#### Your objective
Only the lines from the one with "Default - Internal Speakers (Built-in ⌄" through the last belong in the output; print them exactly as given below.

#### Data extracts
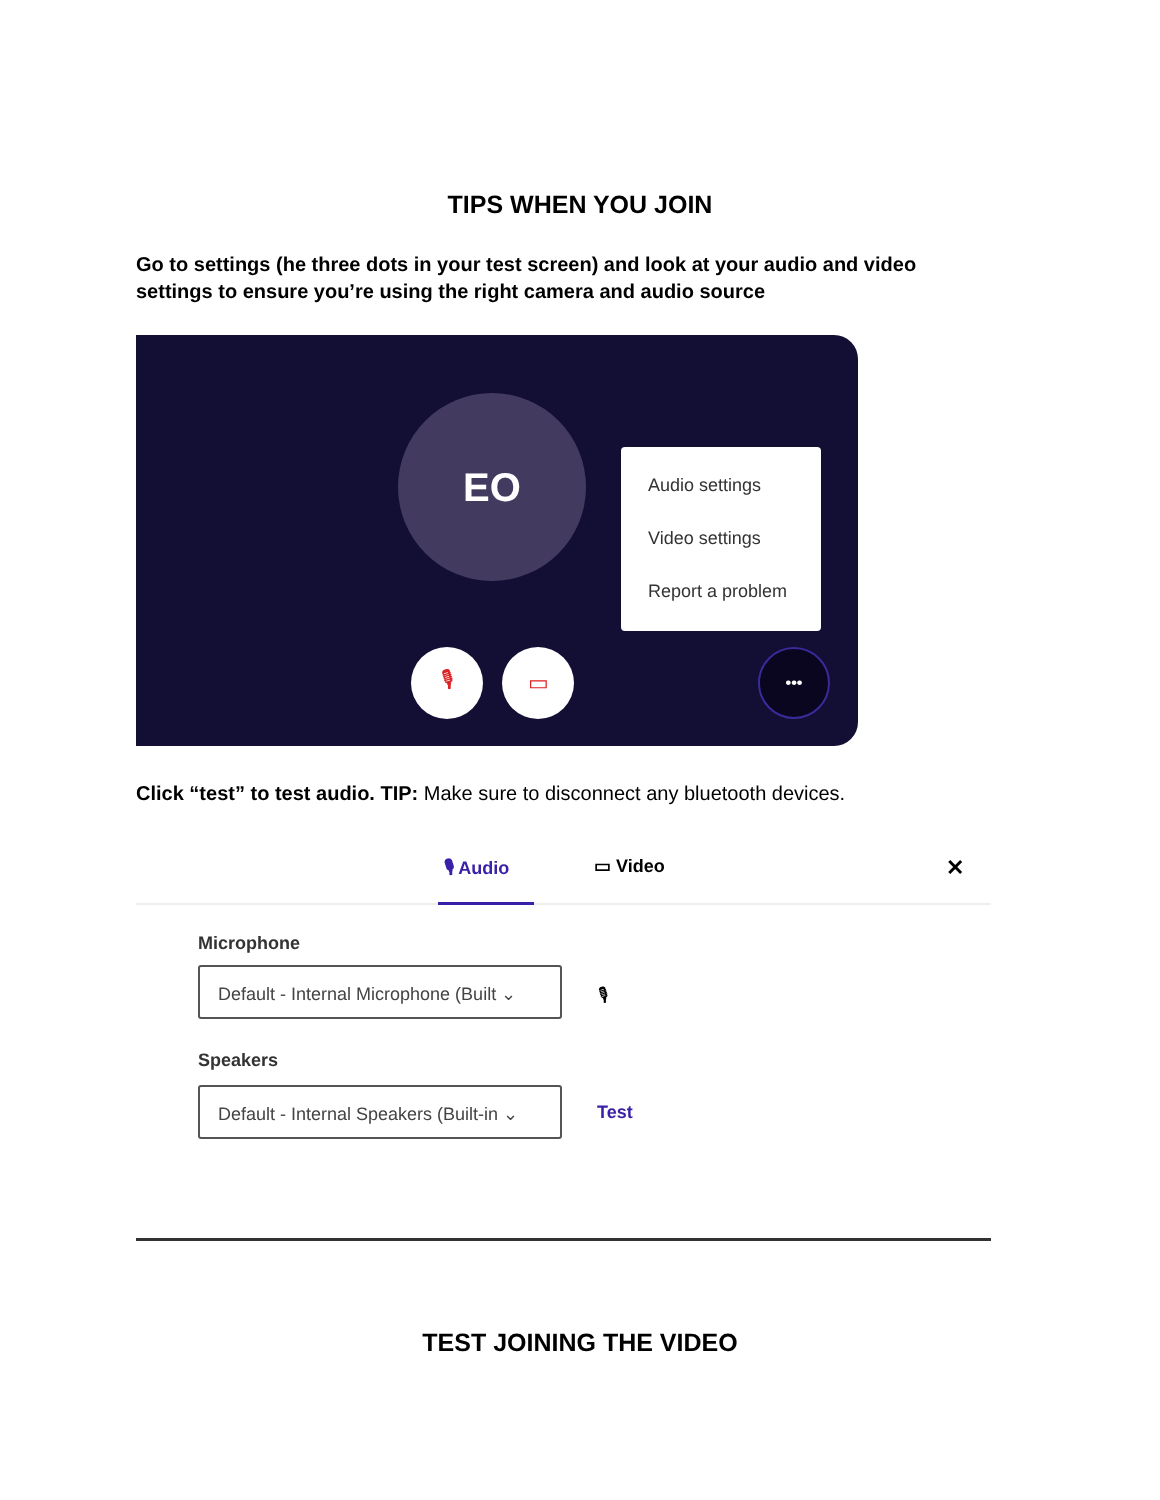TIPS WHEN YOU JOIN
Go to settings (he three dots in your test screen) and look at your audio and video settings to ensure you’re using the right camera and audio source
EO
Audio settings
Video settings
Report a problem
🎙 ▭ •••
Click “test” to test audio. TIP: Make sure to disconnect any bluetooth devices.
🎙 Audio ▭ Video ✕
Microphone
Default - Internal Microphone (Built ⌄
🎙
Speakers
Default - Internal Speakers (Built-in ⌄
Test
TEST JOINING THE VIDEO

#### Solved problem
Default - Internal Speakers (Built-in ⌄
Test
TEST JOINING THE VIDEO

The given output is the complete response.